Chenyang Si,Ziqi Huang,Yuming Jiang,Ziwei Liu
2023-10-18
Abstract:In this paper, we uncover the untapped potential of diffusion U-Net, which serves as a "free lunch" that substantially improves the generation quality on the fly. We initially investigate the key contributions of the U-Net architecture to the denoising process and identify that its main backbone primarily contributes to denoising, whereas its skip connections mainly introduce high-frequency features into the decoder module, causing the network to overlook the backbone semantics. Capitalizing on this discovery, we propose a simple yet effective method-termed "FreeU" - that enhances generation quality without additional training or finetuning. Our key insight is to strategically re-weight the contributions sourced from the U-Net's skip connections and backbone feature maps, to leverage the strengths of both components of the U-Net architecture. Promising results on image and video generation tasks demonstrate that our FreeU can be readily integrated to existing diffusion models, e.g., Stable Diffusion, DreamBooth, ModelScope, Rerender and ReVersion, to improve the generation quality with only a few lines of code. All you need is to adjust two scaling factors during inference. Project page: https://chenyangsi.top/FreeU/.

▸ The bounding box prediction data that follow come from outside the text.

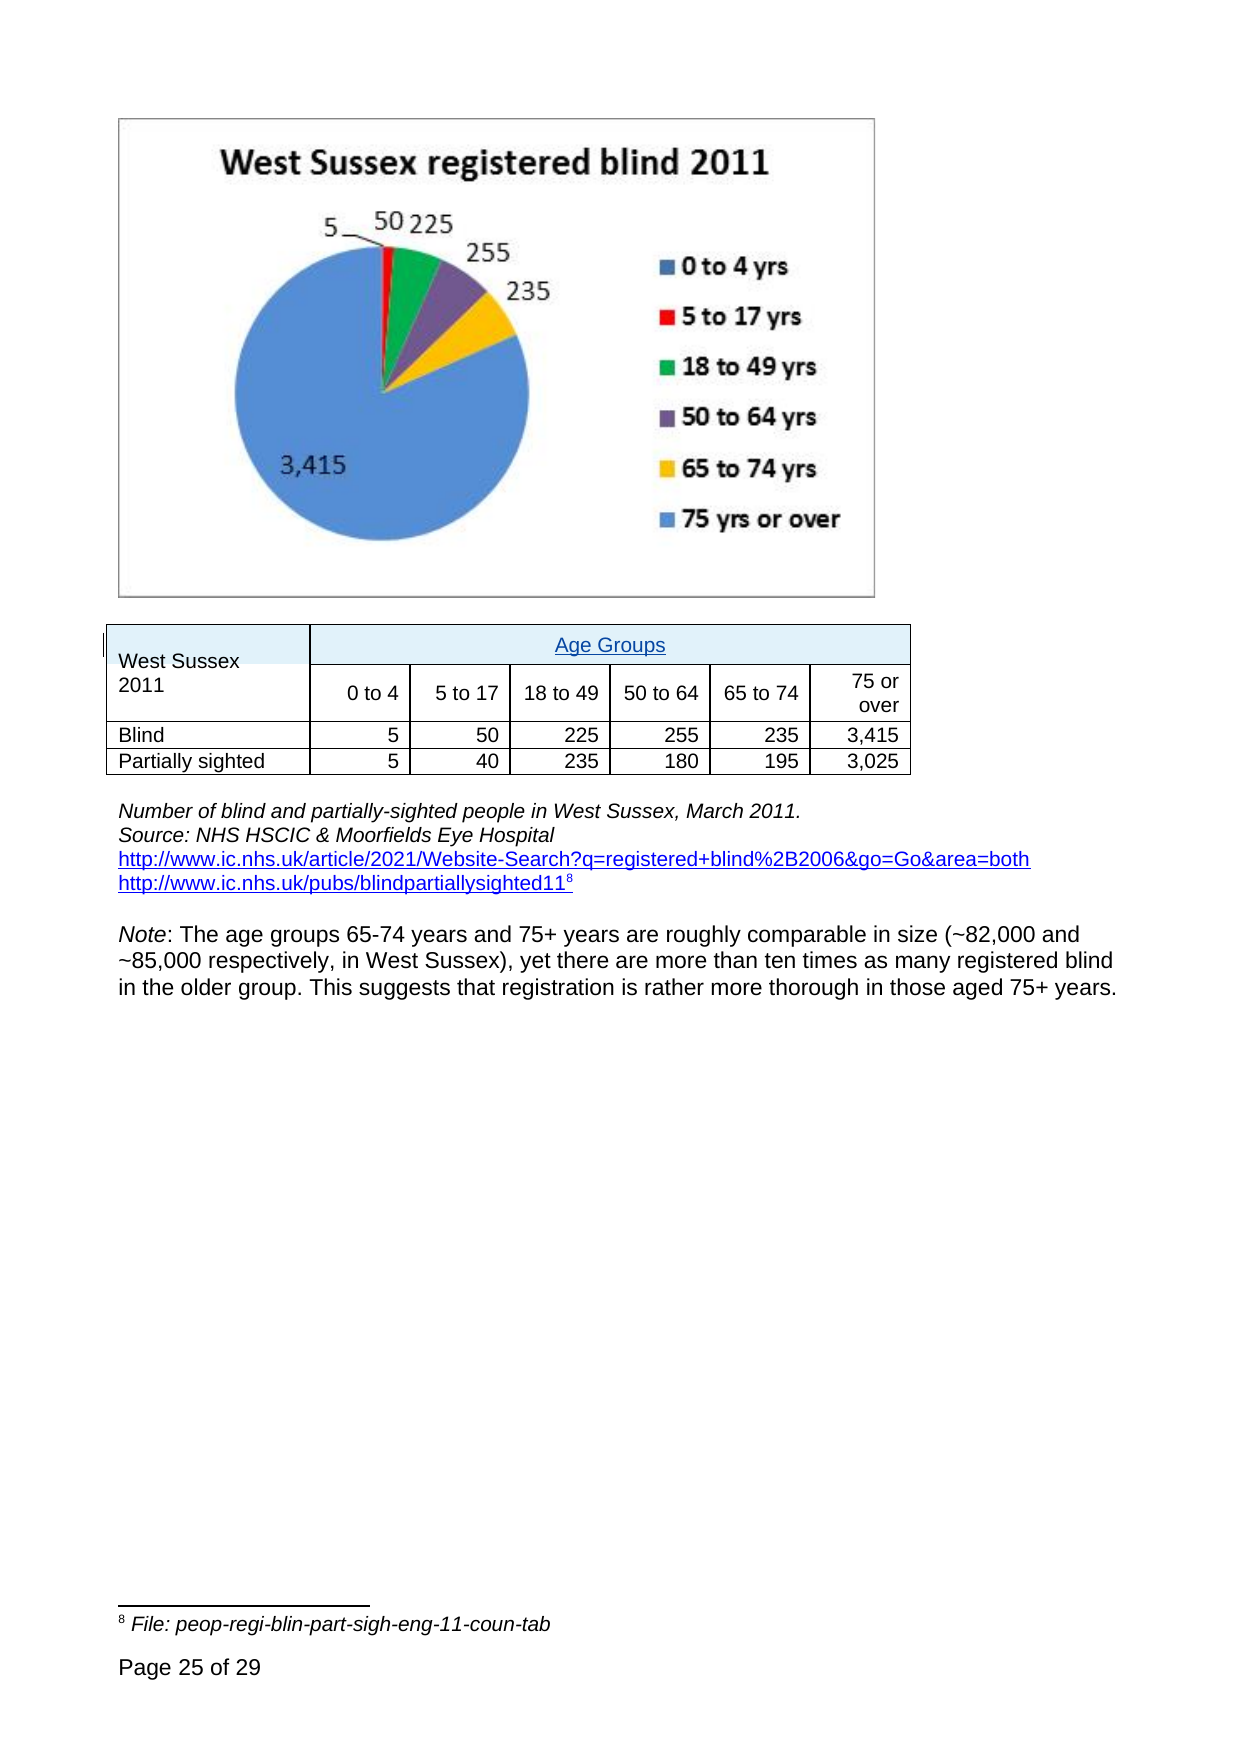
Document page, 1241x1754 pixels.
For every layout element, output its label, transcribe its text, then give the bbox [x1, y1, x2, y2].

text Number of blind and partially-sighted people in West Sussex, March 2011. [118, 799, 1122, 823]
table_cell 5 to 17 [411, 665, 509, 721]
table_cell 0 to 4 [311, 665, 409, 721]
table_cell 235 [711, 722, 809, 747]
table_cell 75 or over [811, 665, 910, 721]
table_cell 3,415 [811, 722, 910, 747]
table_cell 255 [611, 722, 709, 747]
table_cell 40 [411, 749, 509, 774]
table_cell 18 to 49 [511, 665, 609, 721]
table_cell 5 [311, 749, 409, 774]
table_cell 235 [511, 749, 609, 774]
picture [118, 118, 876, 598]
table_cell 65 to 74 [711, 665, 809, 721]
table_cell 50 [411, 722, 509, 747]
text http://www.ic.nhs.uk/article/2021/Website-Search?q=registered+blind%2B2006&go=Go&area=both [118, 847, 1122, 871]
table_cell 50 to 64 [611, 665, 709, 721]
table_cell 5 [311, 722, 409, 747]
table_cell 225 [511, 722, 609, 747]
table_cell Blind [107, 722, 309, 747]
text Source: NHS HSCIC & Moorfields Eye Hospital [118, 823, 1122, 847]
table_cell Partially sighted [107, 749, 309, 774]
table_cell 180 [611, 749, 709, 774]
table_cell 3,025 [811, 749, 910, 774]
text http://www.ic.nhs.uk/pubs/blindpartiallysighted11 [118, 871, 1122, 895]
text Note: The age groups 65-74 years and 75+ years are roughly comparable in size (~82,000 and ~85,000 respectively, in West Sussex), yet there are more than ten times as many registered blind in the older group. This suggests that registration is rather more thorough in those aged 75+ years. [118, 921, 1122, 1000]
table_cell 195 [711, 749, 809, 774]
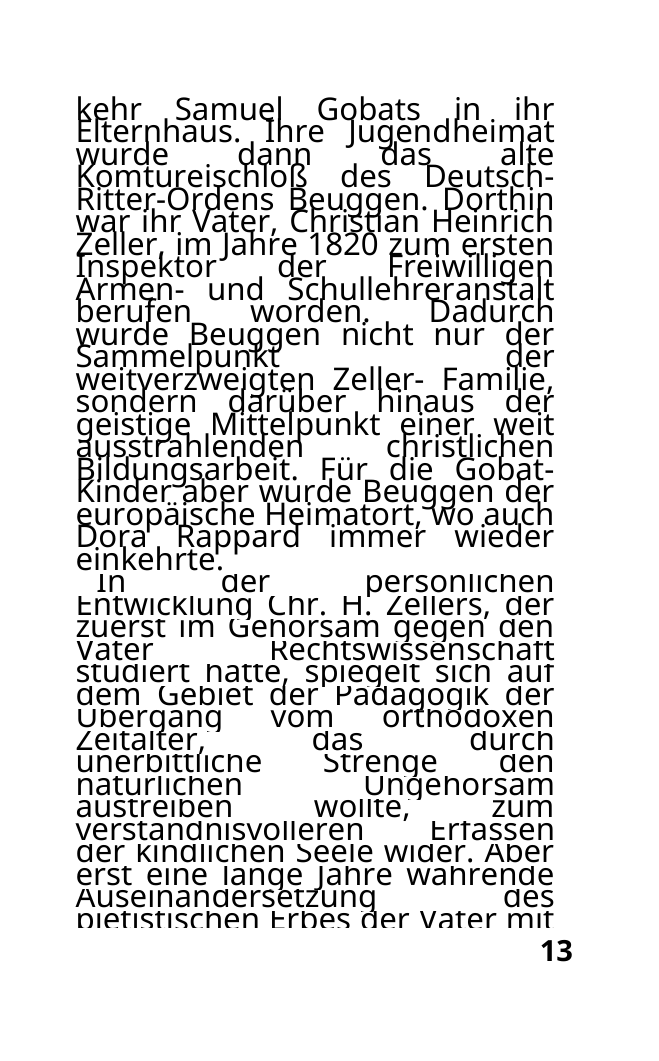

Computer Vision and Pattern Recognition
What problem does this paper attempt to address?
### What problem does this paper attempt to solve? This paper aims to explore and improve the performance of the U-Net architecture in diffusion models (such as Denoising Diffusion Probabilistic Models, DDPM) during the denoising process. Specifically, the authors found: 1. **Contribution differences of the U-Net architecture**: - The backbone network is primarily responsible for the denoising task. - Skip connections mainly introduce high-frequency features into the decoder module, which may cause the network to ignore the semantic information of the backbone network. 2. **Proposed method**: - The paper proposes a method called "FreeU," which enhances the generation quality by reweighting the skip connections and backbone feature maps in the U-Net architecture, without requiring additional training or fine-tuning. 3. **Objective**: - To improve the quality of image and video generation tasks, enabling existing diffusion models (such as Stable Diffusion, DreamBooth, etc.) to significantly enhance generation effects at a very low cost. Through these improvements, the paper demonstrates that the FreeU framework can significantly enhance the quality of generated samples in various tasks, including text-to-image, text-to-video, and downstream tasks (such as personalized image generation). Experimental results show that FreeU can significantly improve the details and overall quality of generated samples without adding extra computational burden.